Warten auf ein Wunder: Spätestens ab Montag, den 13. Juli, brauchen die Griechen viel Geduld und gute Nerven

60 Euro am Tag. Mehr ist nicht drin, beziehungsweise, mehr kommt nicht raus aus den Geldautomaten. Und das auch nur, wenn den Maschinen nicht schon längst die Euro-Scheine ausgegangen sind oder die Menschen überhaupt noch so viel auf dem Konto haben. Nicht wenige Griechen müssen mit 40 oder 20 Euro am Tag auskommen -  nicht für sich, oft genug für sich und die ganze Familie.
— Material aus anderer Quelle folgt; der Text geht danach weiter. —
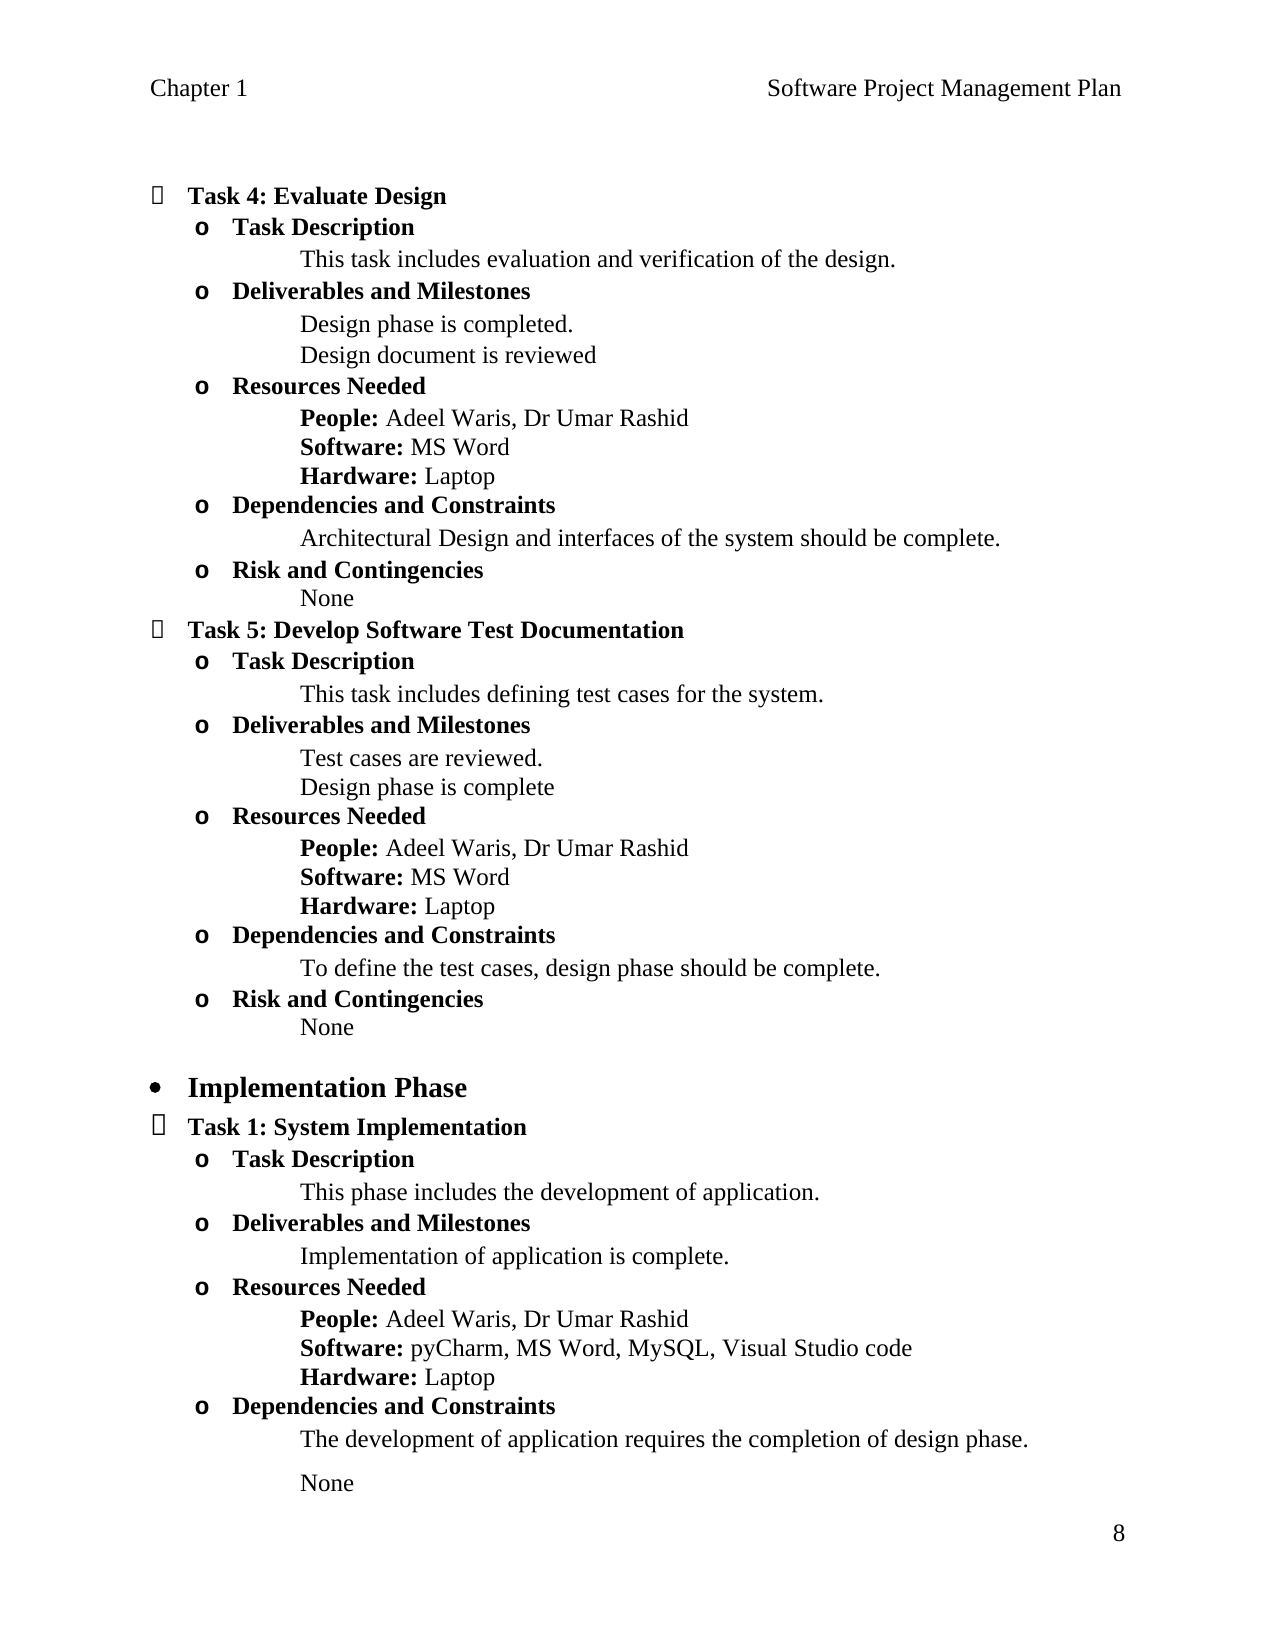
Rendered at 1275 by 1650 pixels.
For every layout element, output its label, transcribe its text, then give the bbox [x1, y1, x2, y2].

text Design document is reviewed [300, 340, 1198, 368]
text Hardware: Laptop [300, 891, 1198, 919]
text Design phase is complete [300, 772, 1198, 800]
list Risk and Contingencies [194, 554, 1198, 584]
list Deliverables and Milestones [194, 1208, 1198, 1239]
list Deliverables and Milestones [194, 276, 1198, 307]
list Dependencies and Constraints [194, 1391, 1198, 1422]
list Task Description [194, 1144, 1198, 1175]
text People: Adeel Waris, Dr Umar Rashid [300, 1304, 1198, 1333]
text Software: pyCharm, MS Word, MySQL, Visual Studio code [300, 1333, 1198, 1362]
text Design phase is completed. [300, 309, 1198, 338]
text Hardware: Laptop [300, 1362, 1198, 1391]
list Risk and Contingencies [194, 984, 1198, 1014]
list Implementation Phase [150, 1070, 1198, 1104]
text People: Adeel Waris, Dr Umar Rashid [300, 833, 1198, 862]
text None [300, 584, 1198, 611]
text None [300, 1014, 1198, 1041]
text The development of application requires the completion of design phase. [300, 1424, 1198, 1453]
list Task 1: System Implementation [150, 1104, 1198, 1144]
text This phase includes the development of application. [300, 1177, 1198, 1205]
text Software: MS Word [300, 862, 1198, 891]
text Architectural Design and interfaces of the system should be complete. [300, 523, 1198, 552]
list Dependencies and Constraints [194, 920, 1198, 951]
text This task includes evaluation and verification of the design. [300, 244, 1198, 273]
list Task Description [194, 212, 1198, 243]
text Software: MS Word [300, 432, 1198, 461]
text Hardware: Laptop [300, 461, 1198, 490]
list Dependencies and Constraints [194, 491, 1198, 521]
text People: Adeel Waris, Dr Umar Rashid [300, 403, 1198, 432]
list Resources Needed [194, 371, 1198, 402]
list Deliverables and Milestones [194, 711, 1198, 741]
list Resources Needed [194, 801, 1198, 832]
text This task includes defining test cases for the system. [300, 679, 1198, 707]
list Resources Needed [194, 1272, 1198, 1303]
text Implementation of application is complete. [300, 1241, 1198, 1269]
text Test cases are reviewed. [300, 743, 1198, 772]
list Task 5: Develop Software Test Documentation [150, 612, 1198, 646]
list Task 4: Evaluate Design [150, 178, 1198, 212]
text To define the test cases, design phase should be complete. [300, 953, 1198, 982]
list Task Description [194, 646, 1198, 677]
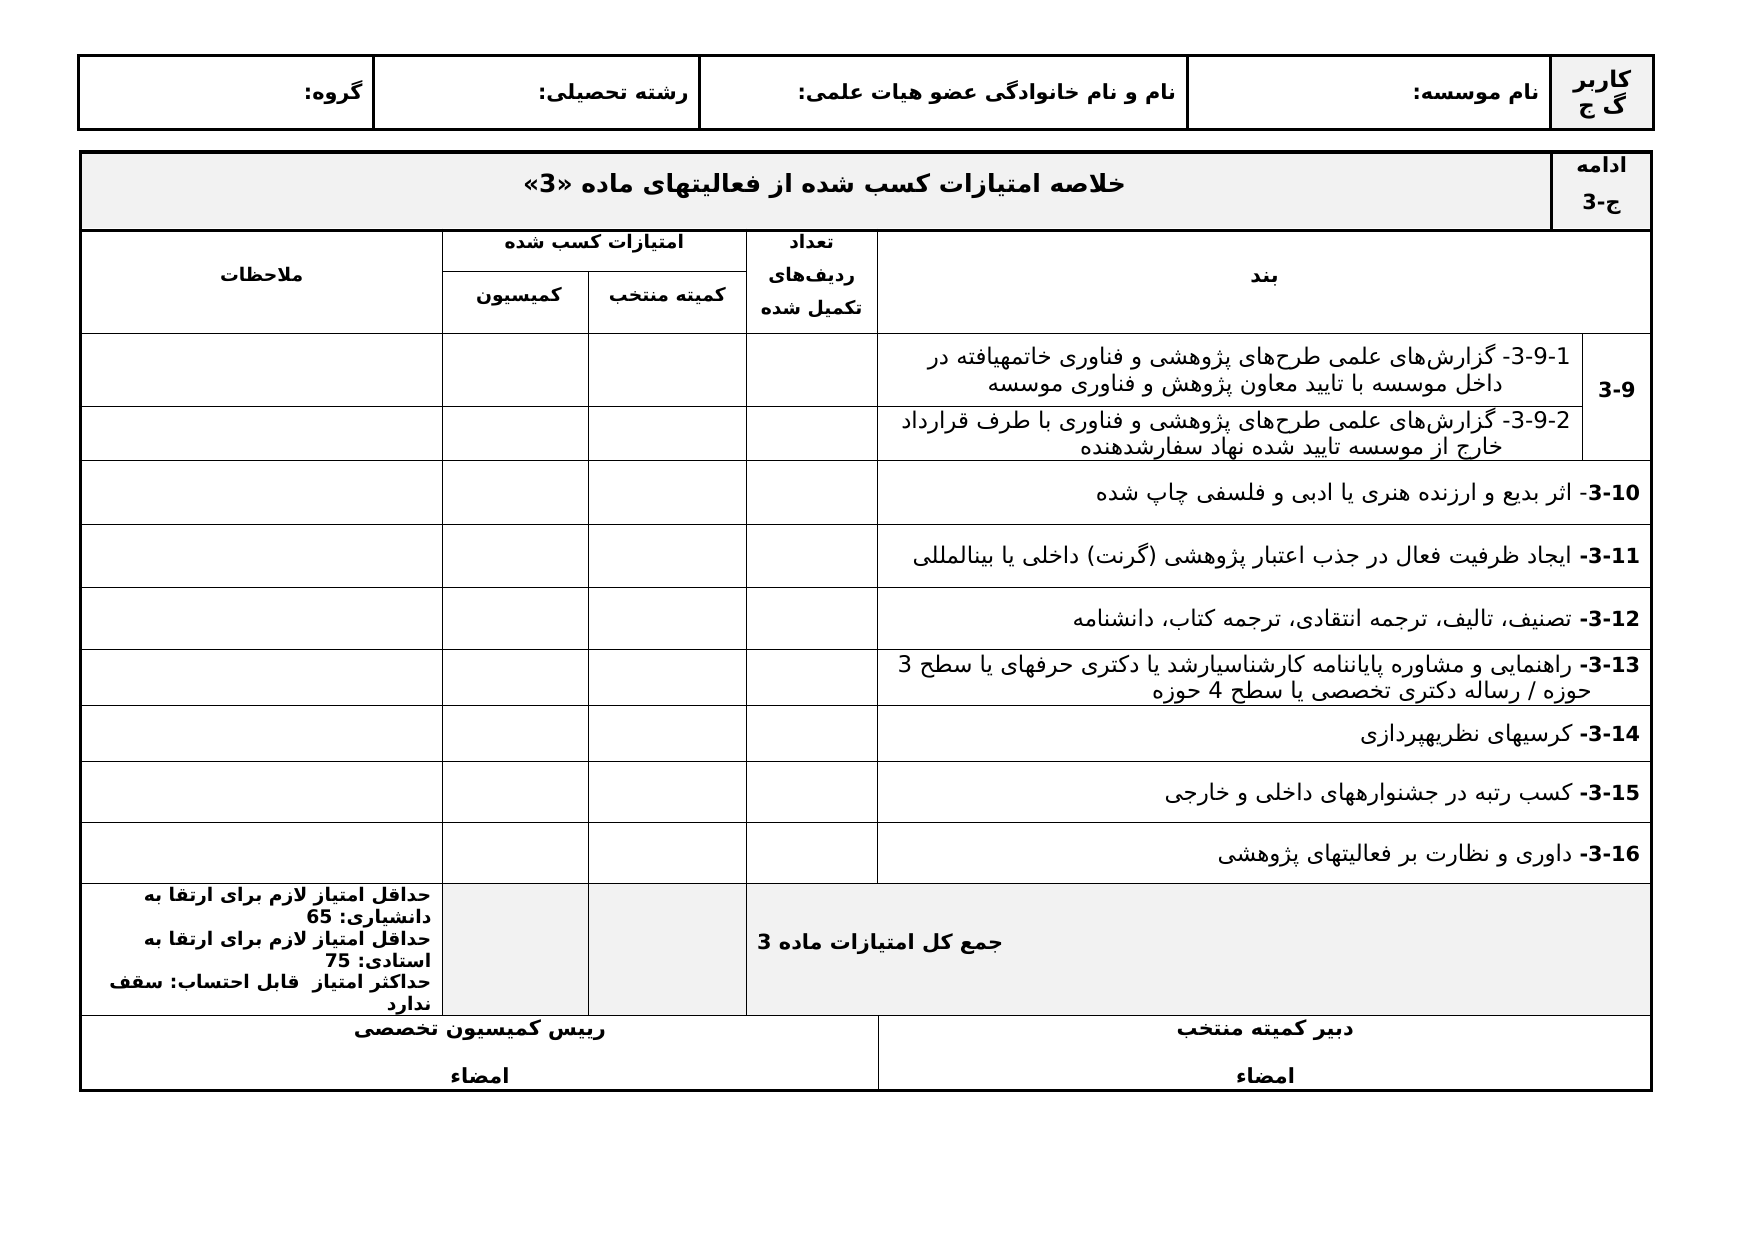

Griechenland zehn Tage nach Einführung der Kapitalverkehrskontrollen ist ein Land am Abgrund, vielleicht sogar schon ein Schritt weiter. Nur wer Kreditkarten hat, ist finanziell etwas unabhängiger, auch wenn das griechische Plastikgeld längst nicht mehr überall und von jedem akzeptiert wird.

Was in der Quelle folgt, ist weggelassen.